Pictures with lens parameters
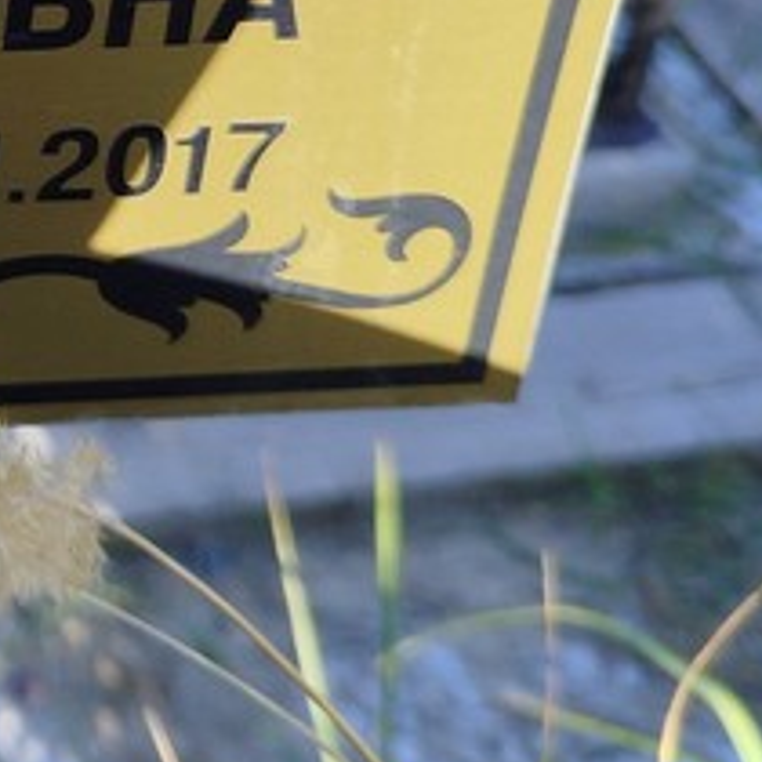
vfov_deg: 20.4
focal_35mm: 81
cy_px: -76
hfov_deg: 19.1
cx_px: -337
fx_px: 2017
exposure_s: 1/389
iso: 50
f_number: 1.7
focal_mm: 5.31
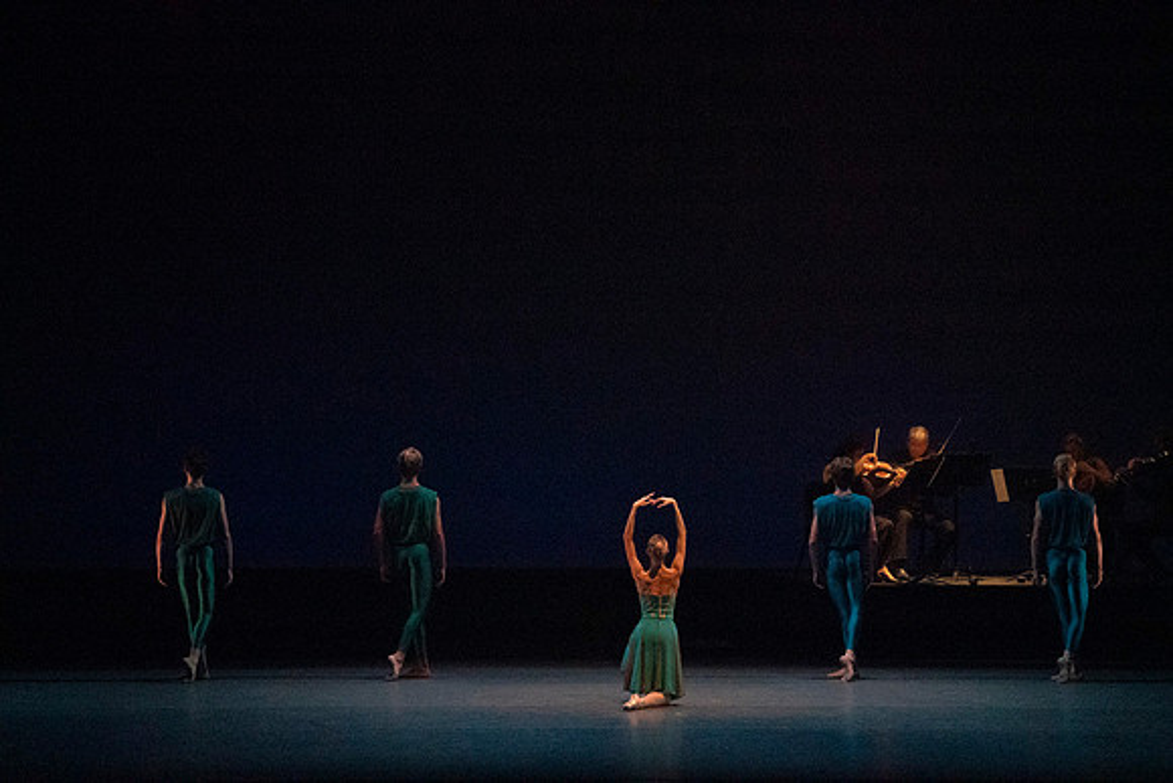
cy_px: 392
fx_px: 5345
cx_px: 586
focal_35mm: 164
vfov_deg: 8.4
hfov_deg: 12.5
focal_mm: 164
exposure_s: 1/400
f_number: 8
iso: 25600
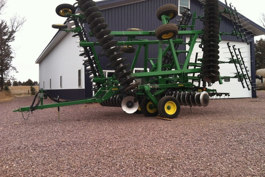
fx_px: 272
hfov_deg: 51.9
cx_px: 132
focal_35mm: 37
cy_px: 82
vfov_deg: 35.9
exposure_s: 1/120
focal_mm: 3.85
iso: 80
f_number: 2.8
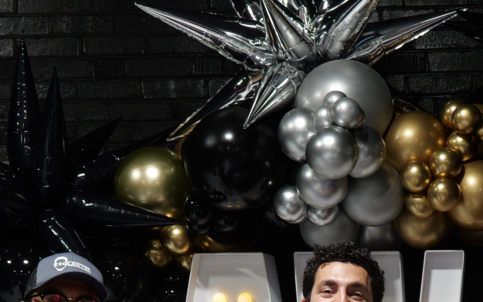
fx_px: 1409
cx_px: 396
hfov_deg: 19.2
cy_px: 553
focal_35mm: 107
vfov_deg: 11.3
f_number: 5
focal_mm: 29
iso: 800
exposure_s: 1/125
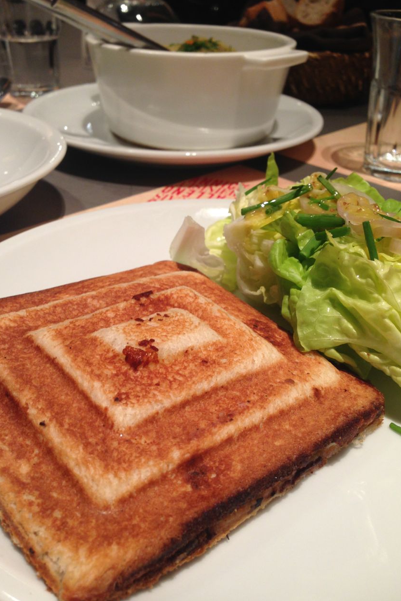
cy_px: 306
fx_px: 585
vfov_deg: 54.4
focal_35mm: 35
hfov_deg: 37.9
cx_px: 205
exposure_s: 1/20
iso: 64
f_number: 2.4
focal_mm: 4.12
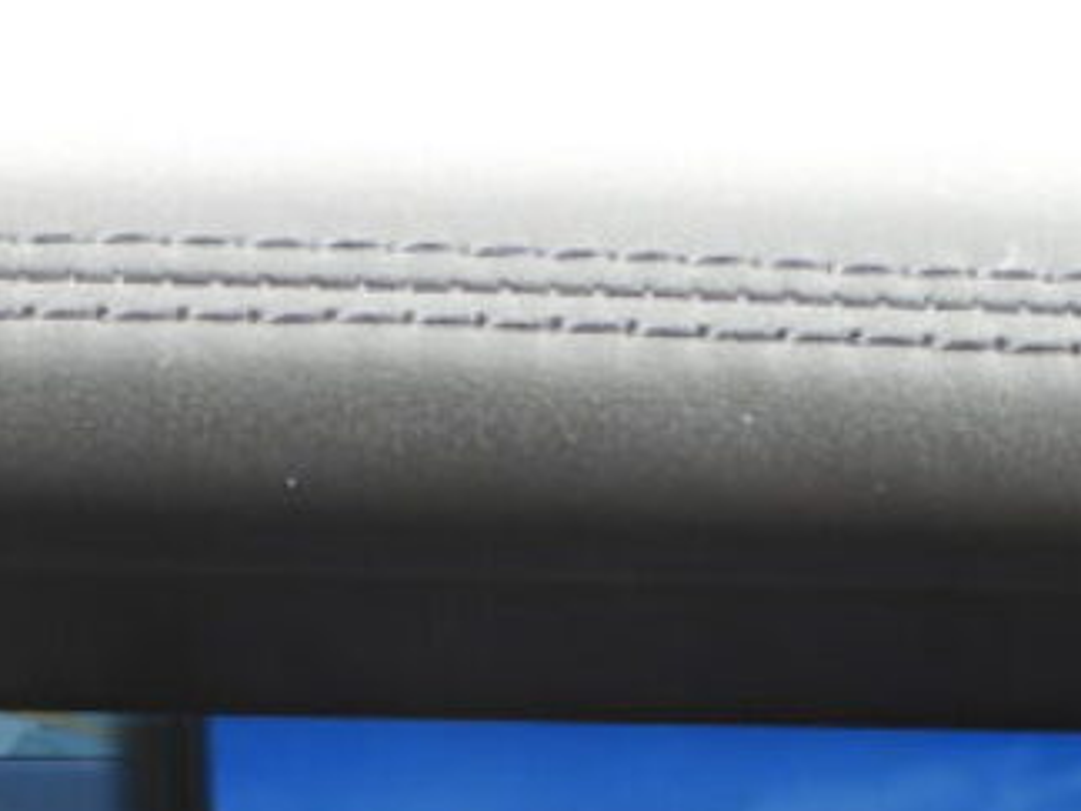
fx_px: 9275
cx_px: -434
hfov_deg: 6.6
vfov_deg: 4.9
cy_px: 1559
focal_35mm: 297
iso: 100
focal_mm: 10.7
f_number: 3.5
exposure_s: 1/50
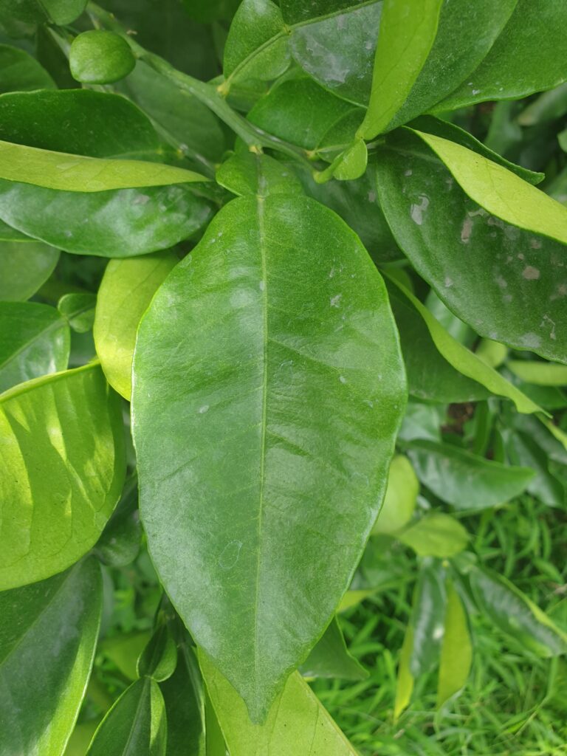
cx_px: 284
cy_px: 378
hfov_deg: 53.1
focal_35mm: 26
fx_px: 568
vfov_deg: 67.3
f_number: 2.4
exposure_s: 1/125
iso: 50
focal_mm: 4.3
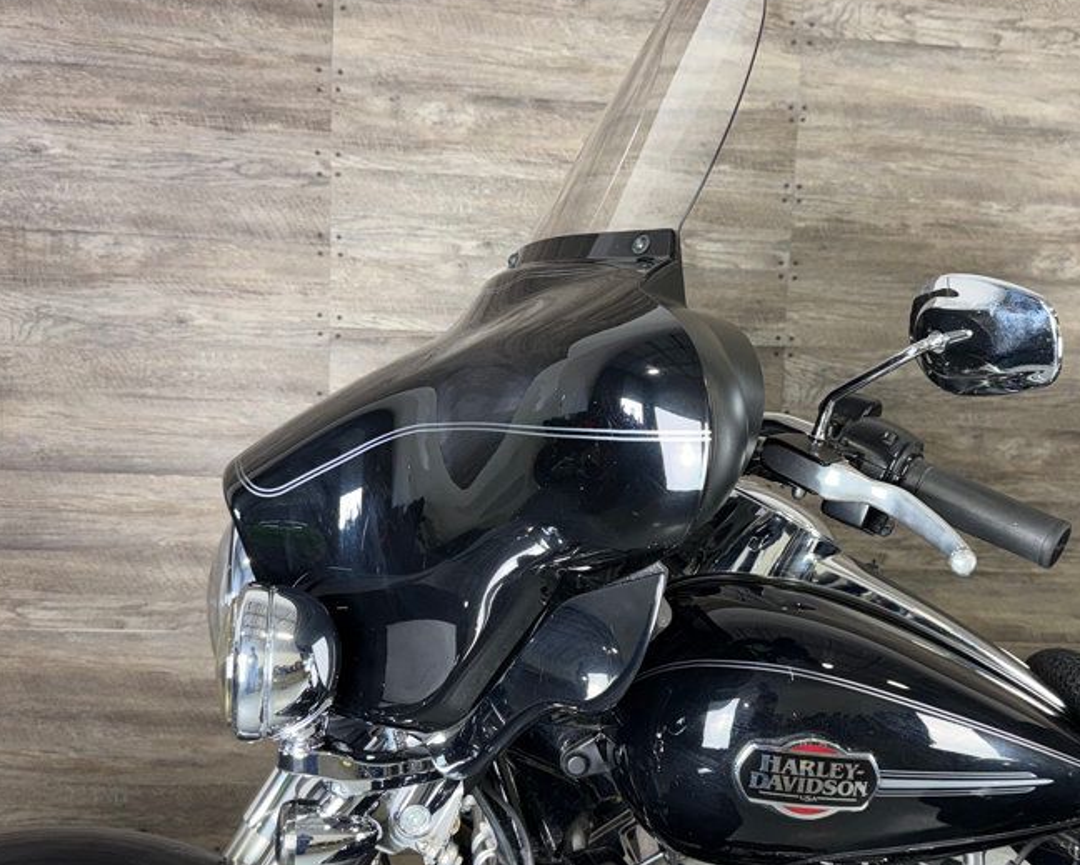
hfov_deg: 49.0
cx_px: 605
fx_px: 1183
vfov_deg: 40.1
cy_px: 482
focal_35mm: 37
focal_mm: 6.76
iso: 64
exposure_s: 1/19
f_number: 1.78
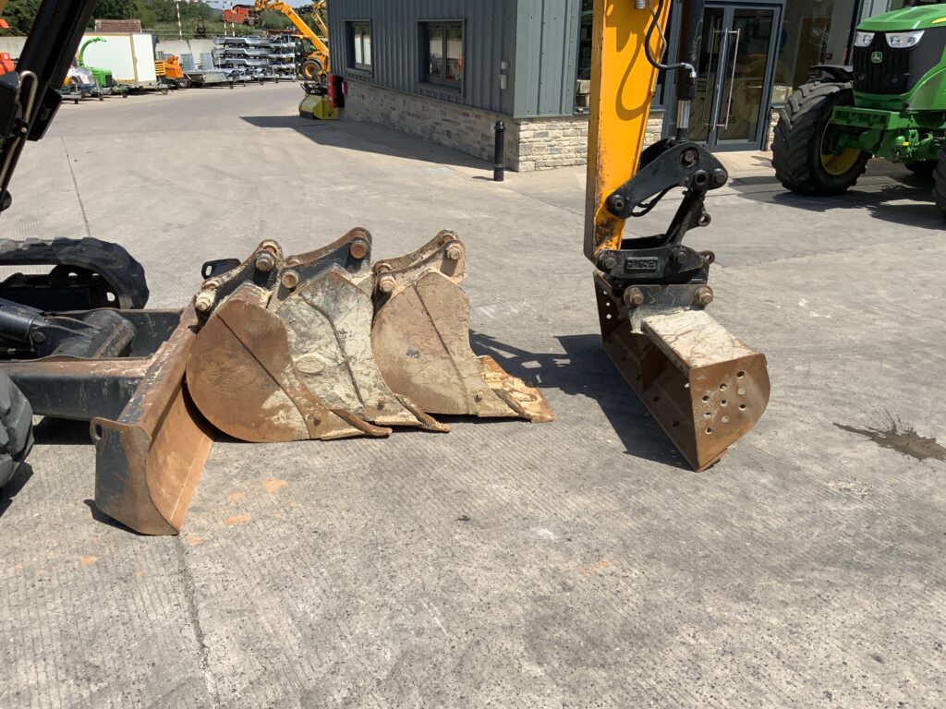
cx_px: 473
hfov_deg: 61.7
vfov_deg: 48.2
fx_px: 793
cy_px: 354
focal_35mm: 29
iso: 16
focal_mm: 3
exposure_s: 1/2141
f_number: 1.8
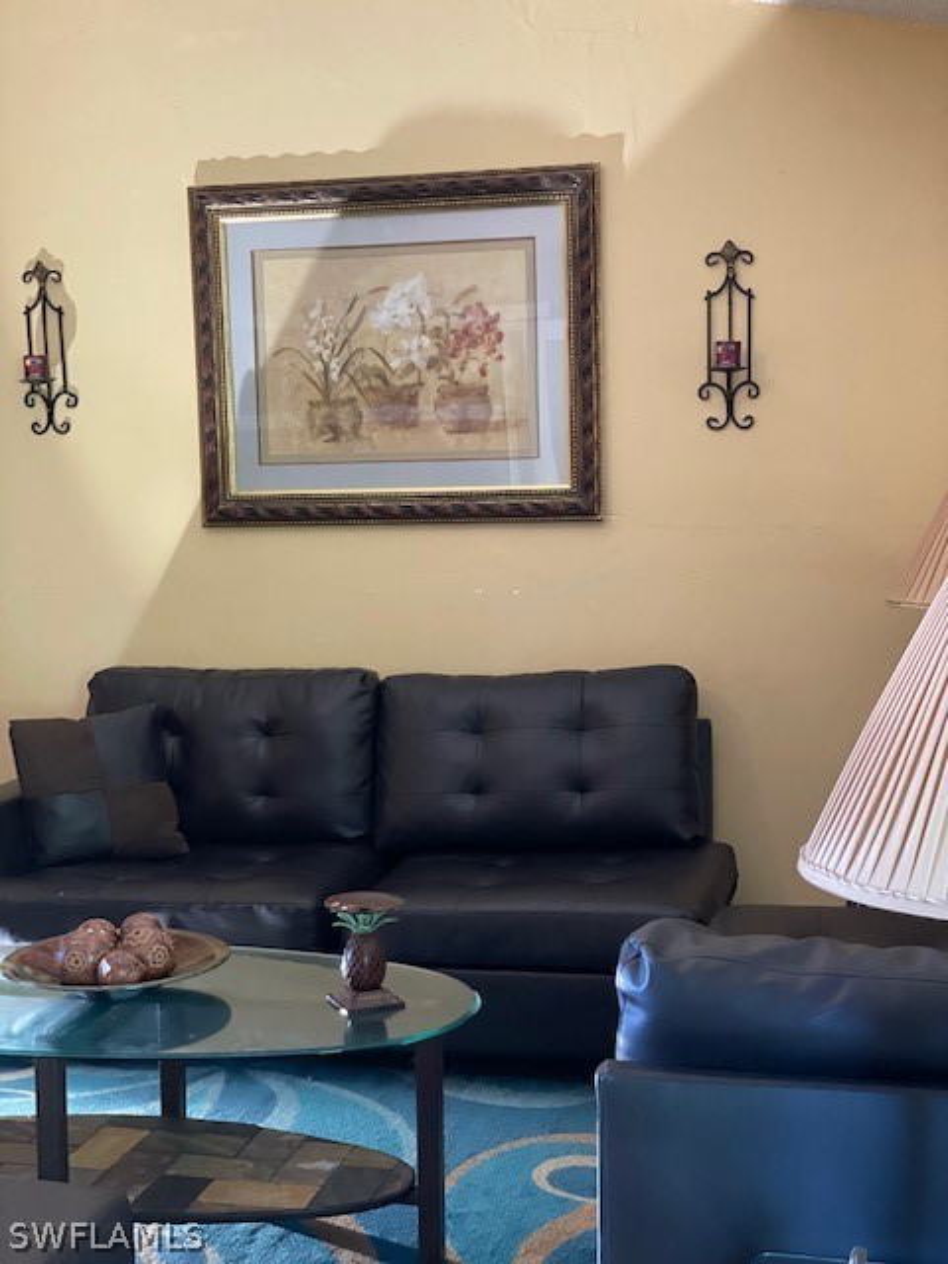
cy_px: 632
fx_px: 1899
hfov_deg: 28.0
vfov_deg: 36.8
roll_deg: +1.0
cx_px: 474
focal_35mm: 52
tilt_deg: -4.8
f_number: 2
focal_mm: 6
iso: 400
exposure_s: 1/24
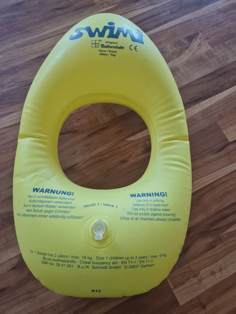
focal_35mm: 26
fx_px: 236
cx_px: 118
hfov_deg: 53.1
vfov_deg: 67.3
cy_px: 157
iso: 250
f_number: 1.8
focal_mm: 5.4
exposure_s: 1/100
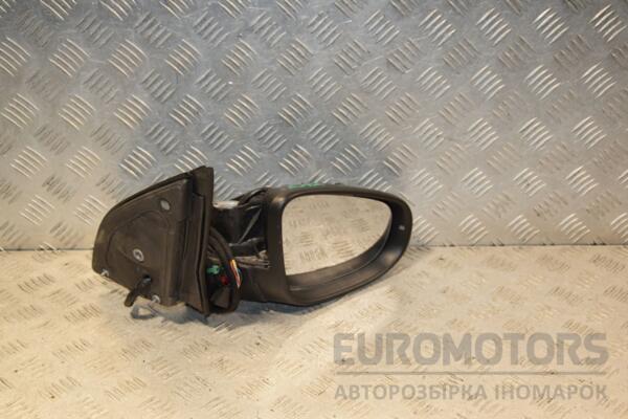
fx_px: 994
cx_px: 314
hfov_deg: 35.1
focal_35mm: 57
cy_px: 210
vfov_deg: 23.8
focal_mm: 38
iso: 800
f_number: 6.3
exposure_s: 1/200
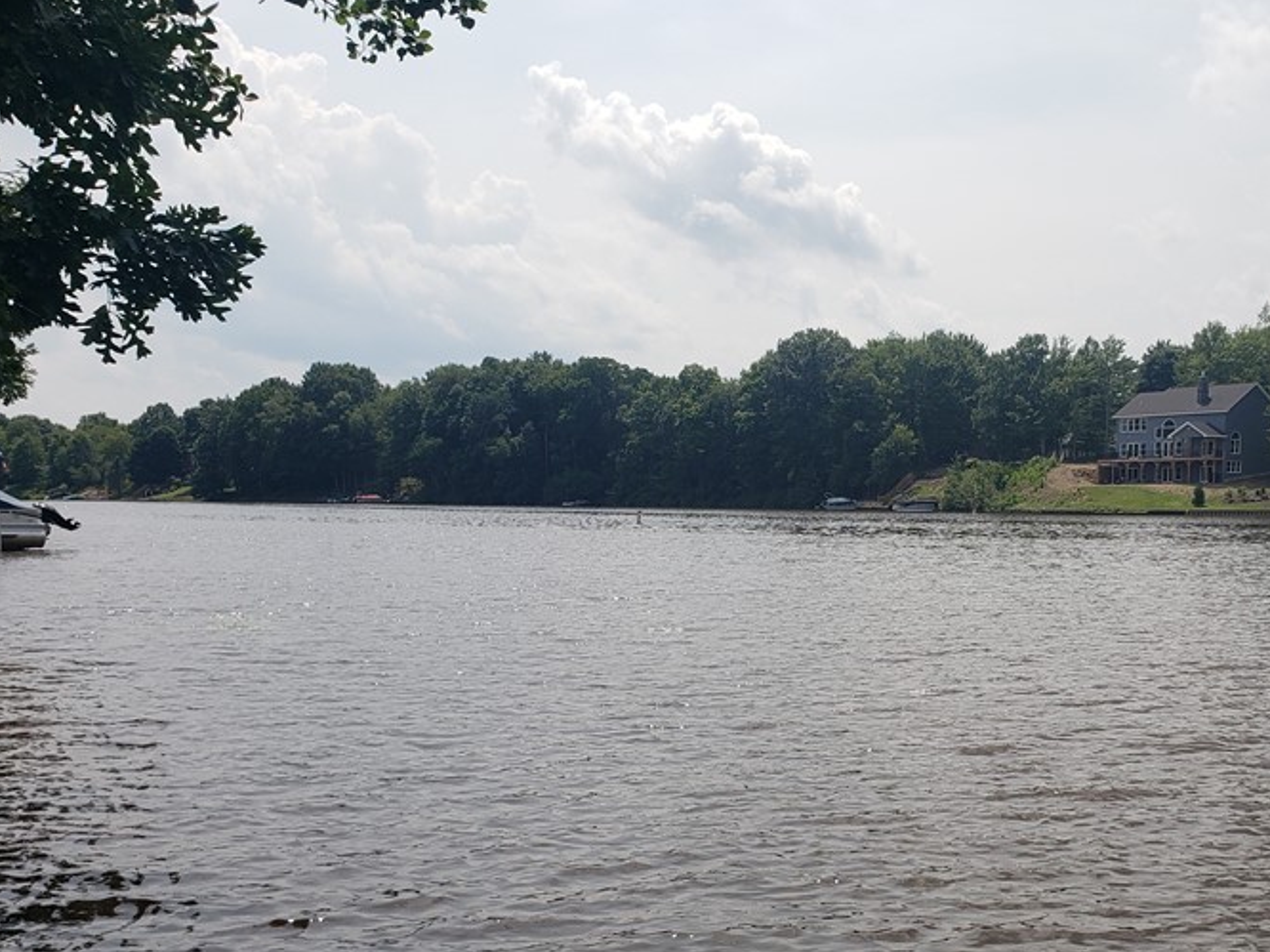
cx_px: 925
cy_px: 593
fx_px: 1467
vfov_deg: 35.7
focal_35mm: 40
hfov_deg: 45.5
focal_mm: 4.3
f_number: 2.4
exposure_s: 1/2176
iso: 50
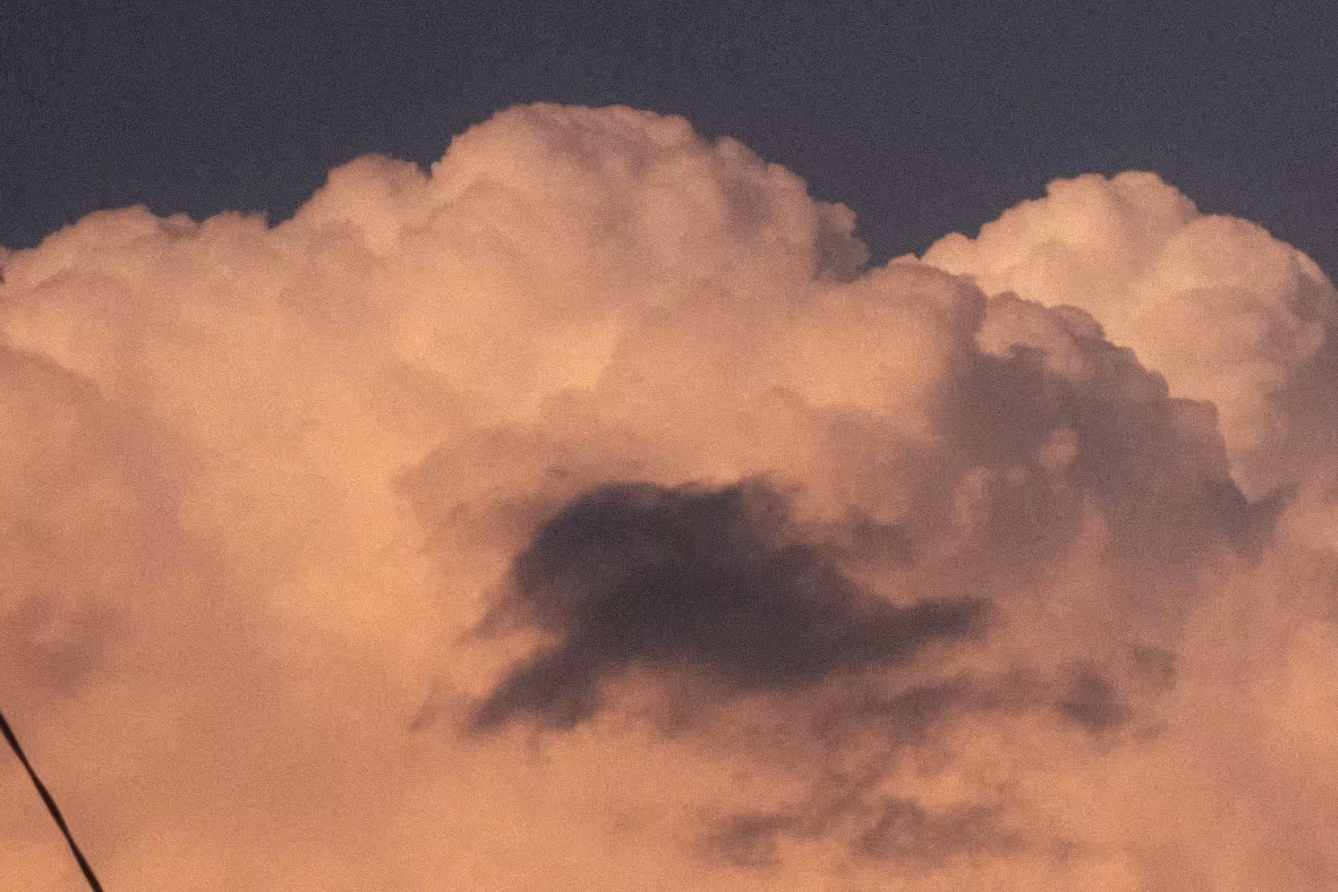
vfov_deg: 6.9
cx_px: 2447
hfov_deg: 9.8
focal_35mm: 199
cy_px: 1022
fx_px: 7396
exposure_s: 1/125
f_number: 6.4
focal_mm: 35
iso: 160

> **WHAT TO PRODUCE**:
Only the lines from the one holding "focal_35mm: 40" through the end of the records belong in the answer, copied exactly and without pictures.

> **REPLY TO THE TASK**:
focal_35mm: 40
hfov_deg: 45.5
focal_mm: 4.3
f_number: 2.4
exposure_s: 1/2176
iso: 50
vfov_deg: 6.9
cx_px: 2447
hfov_deg: 9.8
focal_35mm: 199
cy_px: 1022
fx_px: 7396
exposure_s: 1/125
f_number: 6.4
focal_mm: 35
iso: 160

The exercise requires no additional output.